THE battle over the burial site of King Richard III will hot up tomorrow (Tuesday, March 12), when pleas for two different sites in the region are made.
Hugh Bayley, the York Central MP, will stage a Commons debate to make the case for the monarch's 500-year-old skeleton to be reinterred in York.
The Labour MP will urge ministers – who have cleared the way for reburial at Leicester Cathedral, next year - to instead set up an expert panel to decide the controversy.
And he will quote the opinion of some leading archaeologists that the decision should not be made by the University of Leicester, simply because it exhumed the body.
But Helen Goodman, the Bishop Auckland MP, is urging the government to consider Barnard Castle, in her constituency, where Richard III “lived happily for many years”.
The future king is known to have lived in Barnard Castle after becoming its owner in 1474 and is described as a great benefactor to the church.
As Duke of Gloucester, he carried out extensive alterations and a white boar - Richard III's emblem - is still carved above a window in the west wall of the inner bailey.
Ms Goodman said: “My constituents have been raising with me questions about the legality of what is happening at the moment about this.
“I would like to press the case for burying Richard III in Barnard Castle, where he lived happily for many years and where his insignia, the white boar, can still be seen engraved.”
Meanwhile, Mr Bayley said the advice he had received – including from an archaeologist sitting on the advisory panel on burials – was that the identity of the bones was a “game changer”.
Instead of the remains being those of an unknown commoner, they belonged to a former king – which made reburial the responsibility of the government.
Mr Bayley said: “It shouldn’t be up to academics at Leicester University – however brilliant – to decide where a king is buried.
“Now the identity of the remains is known, it’s for the government to decide when and how, as well as where, reburial takes place.
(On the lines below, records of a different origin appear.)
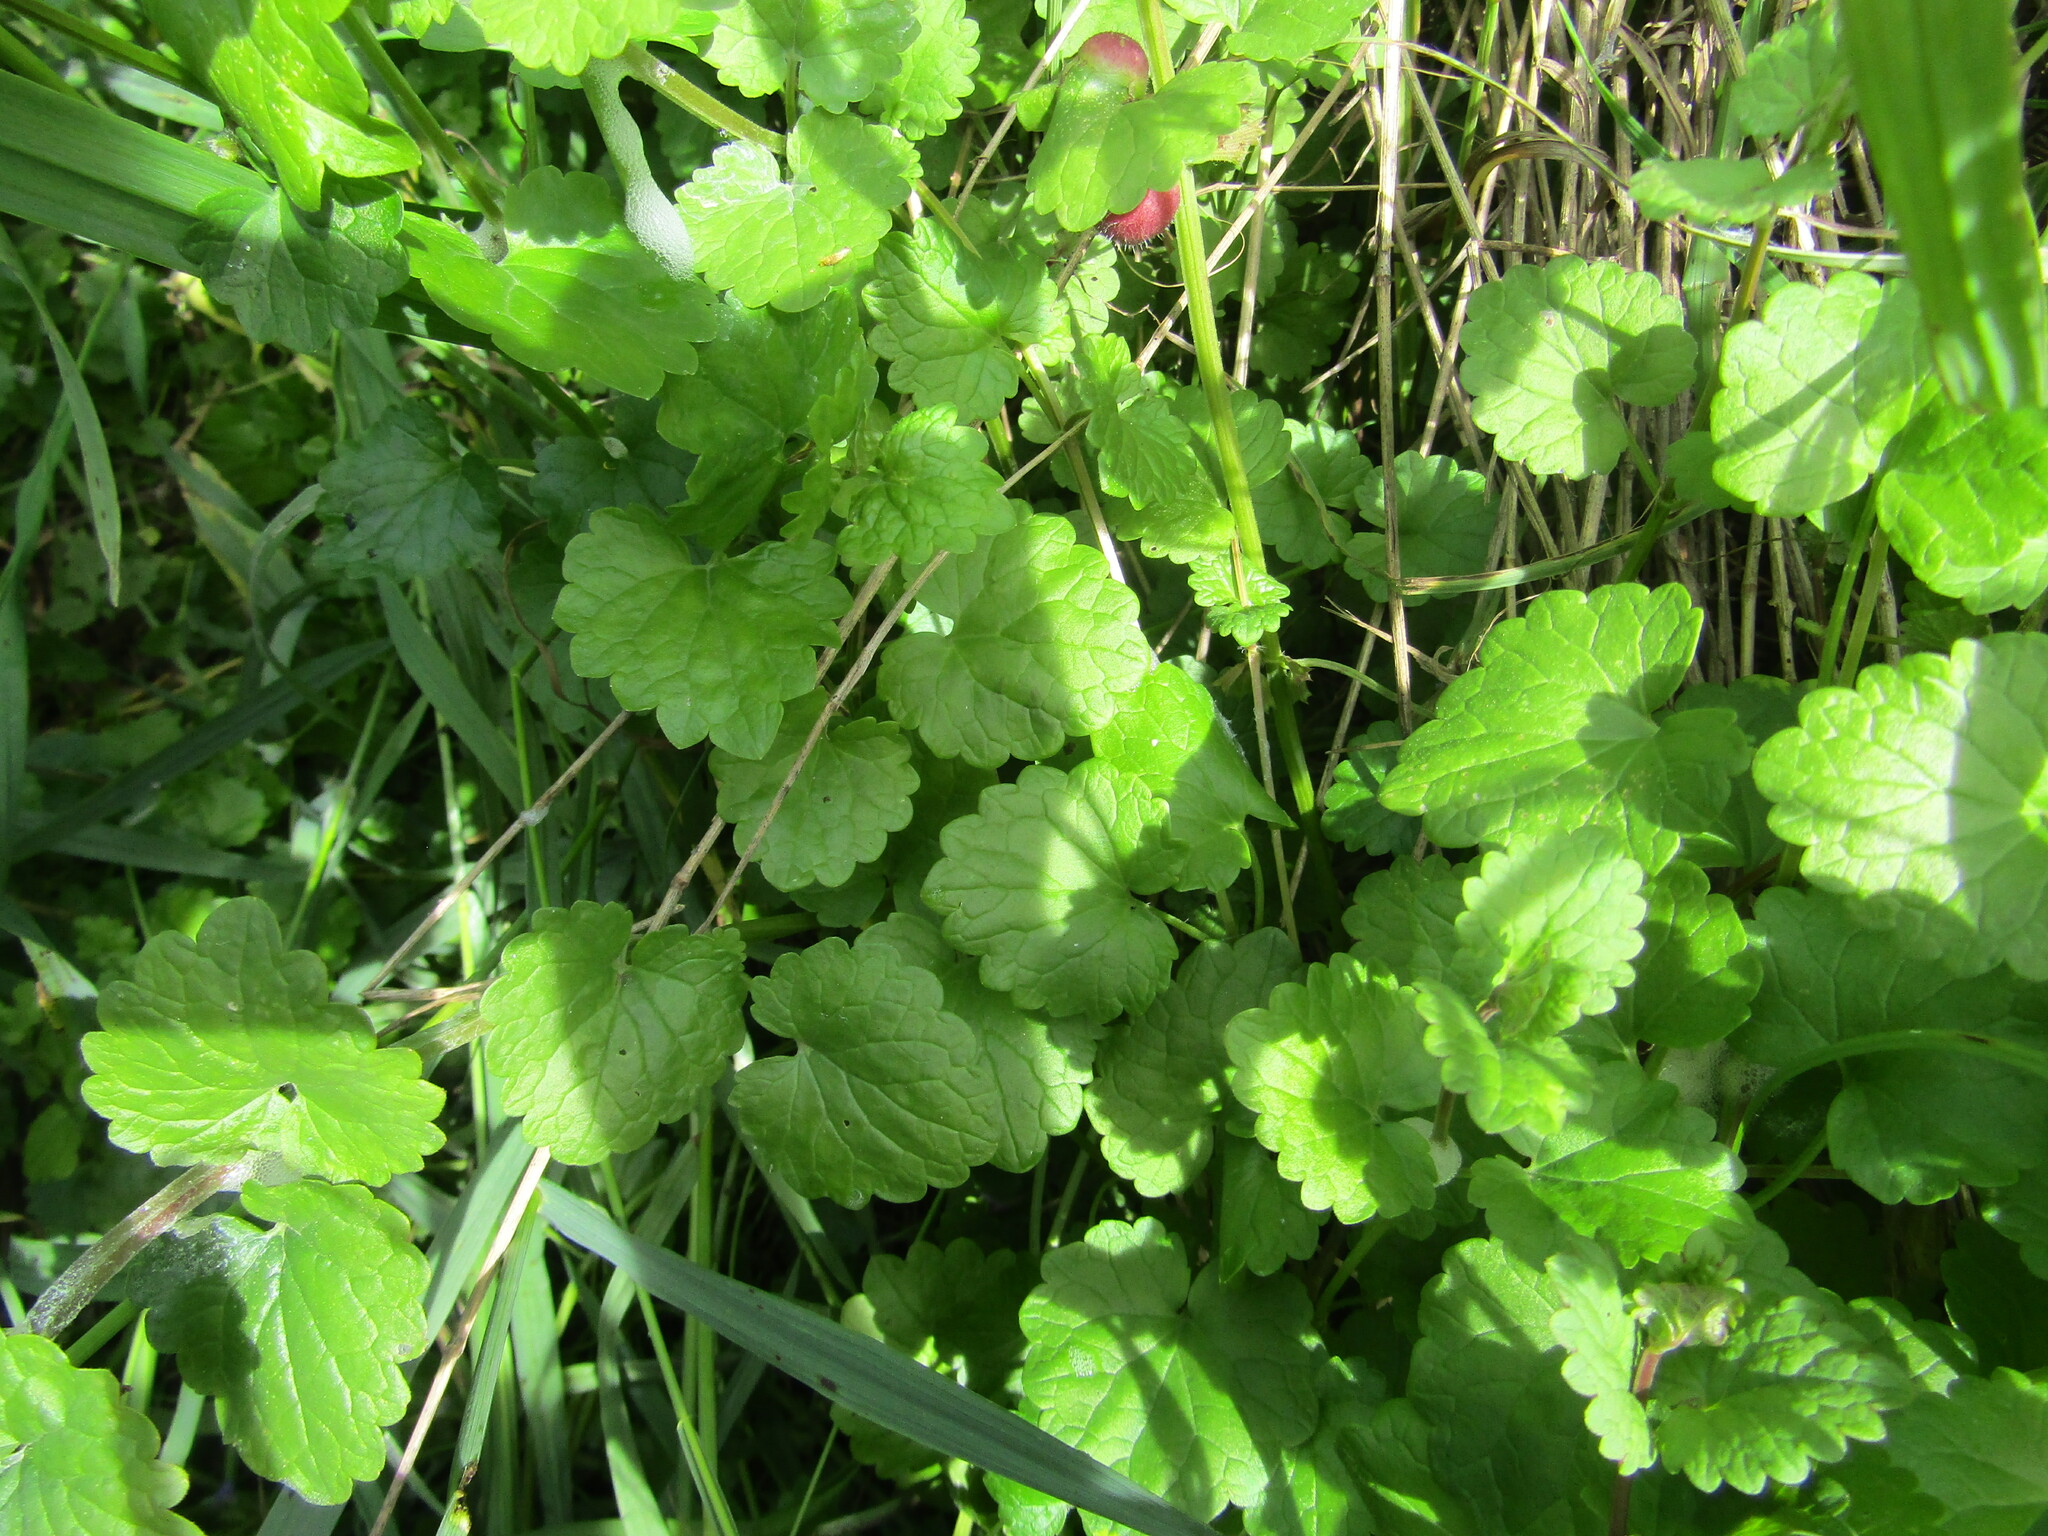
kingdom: Plantae
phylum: Tracheophyta
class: Magnoliopsida
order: Lamiales
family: Lamiaceae
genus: Glechoma
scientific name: Glechoma hederacea
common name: Ground ivy
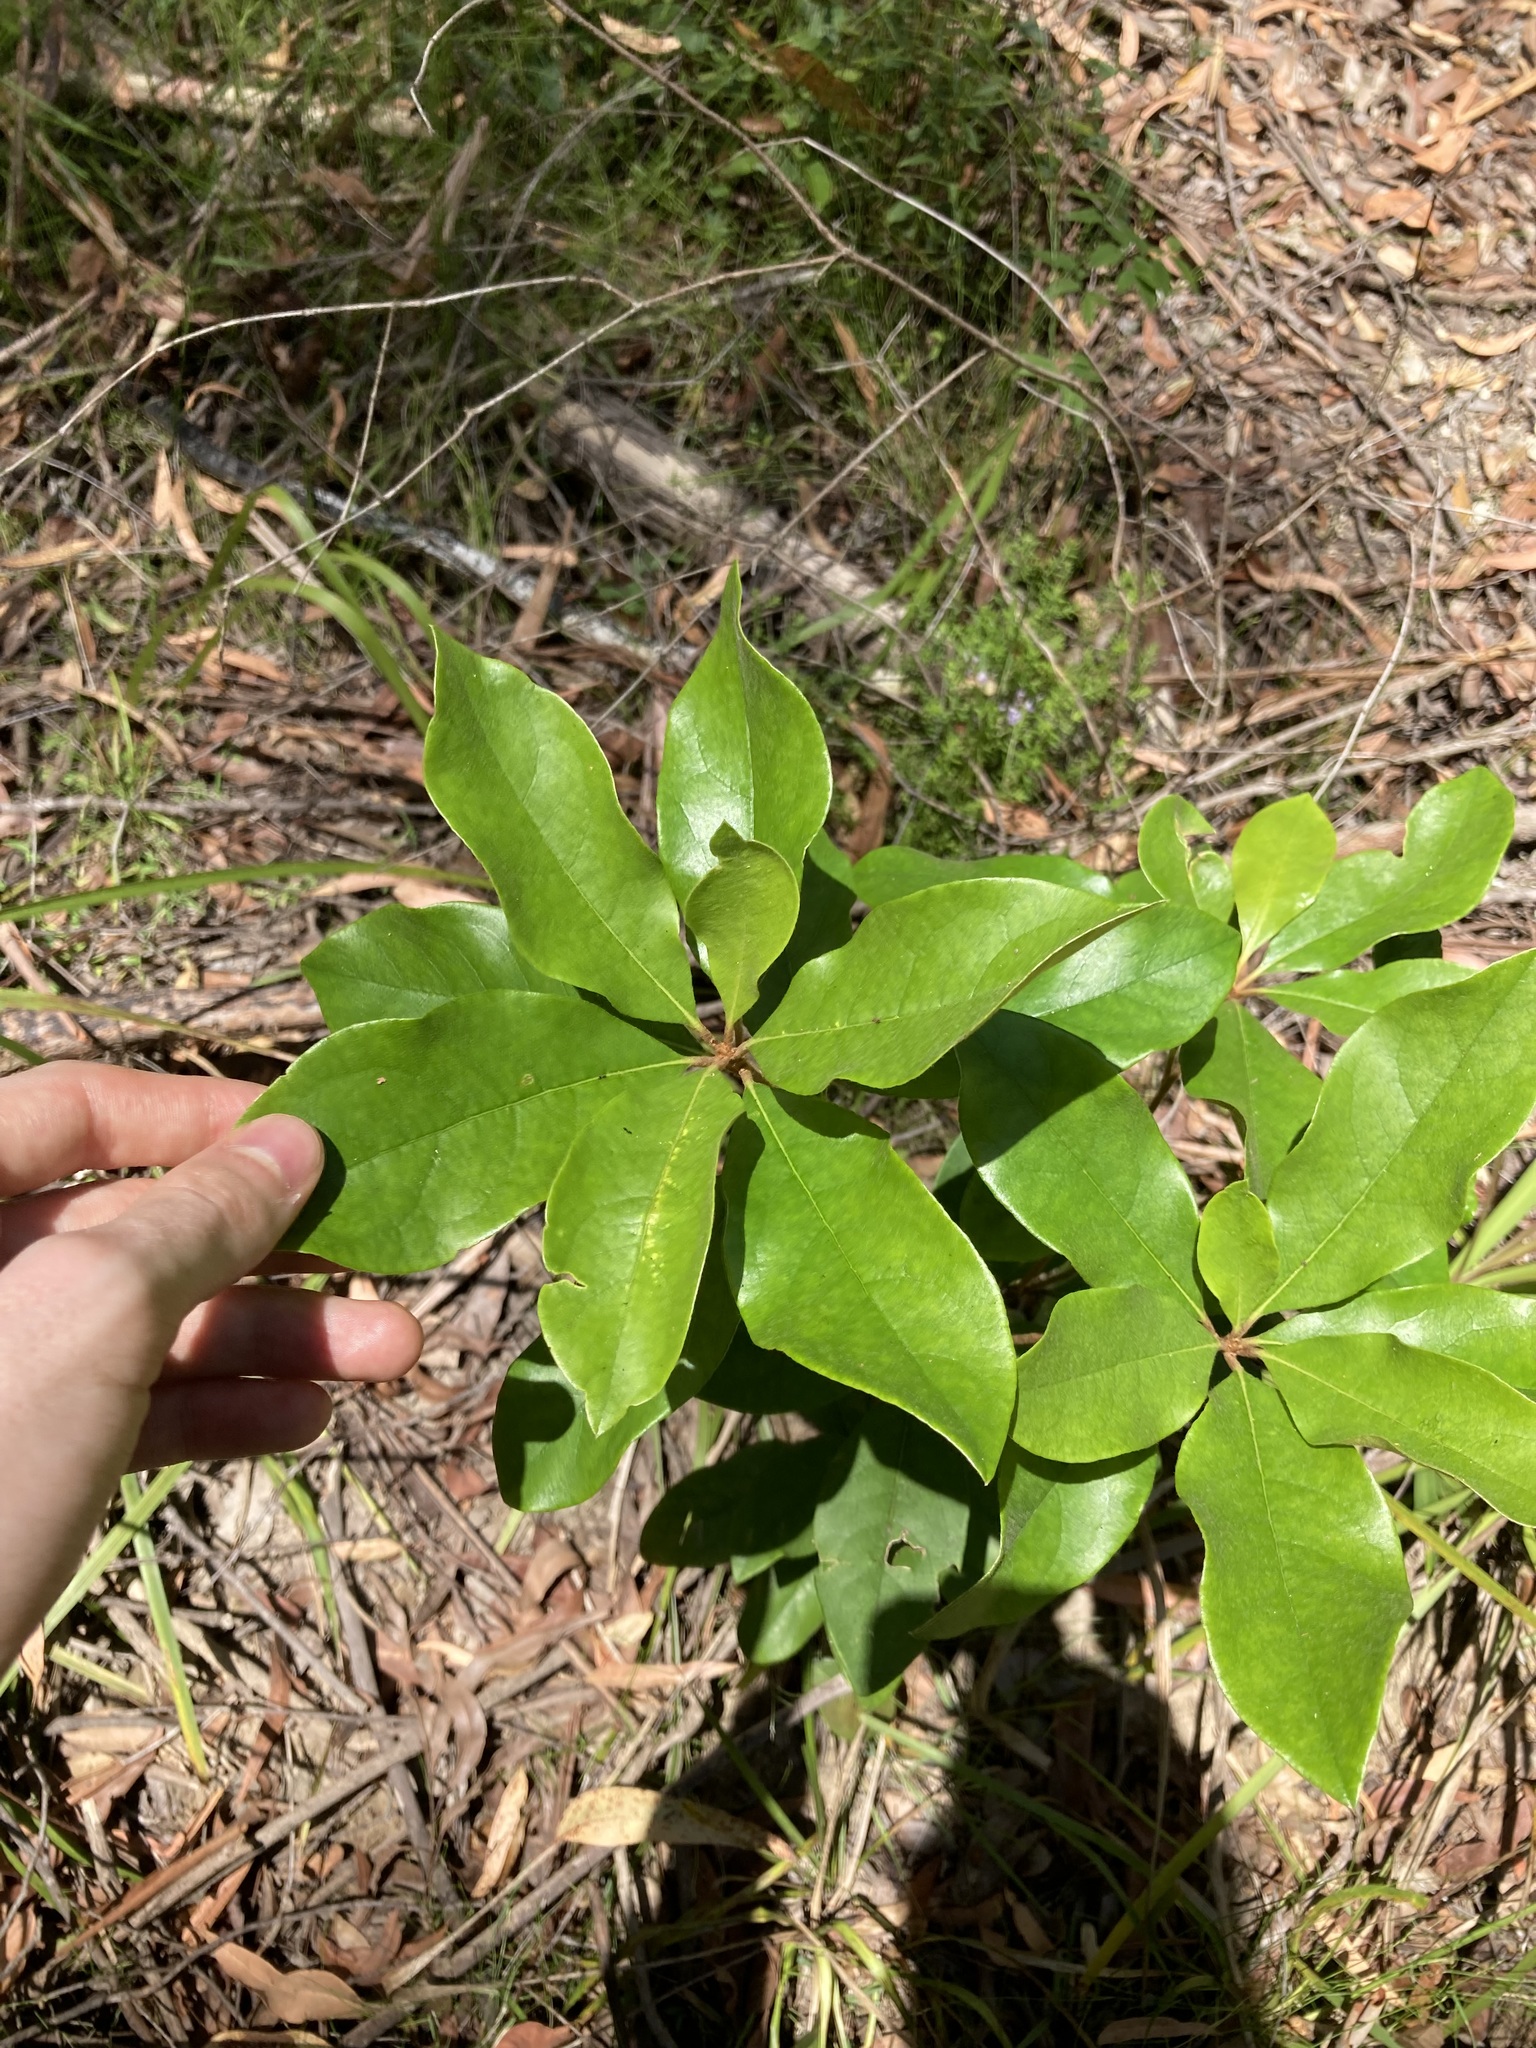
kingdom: Plantae
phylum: Tracheophyta
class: Magnoliopsida
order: Apiales
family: Pittosporaceae
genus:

An advisory panel should consider all claims.
“My own view is that there is still a sense of loss in the north of England about Richard’s death and the outcome of the War of the Roses – and he should be reburied in York.”
Nine of Richard III's descendants have said they believed the king, the last monarch of the House of York, would have wanted to be buried in the city.
King Richard grew up at Middleham Castle, visited York several times during his 26-month reign and also funded part of the city's medieval gated walls.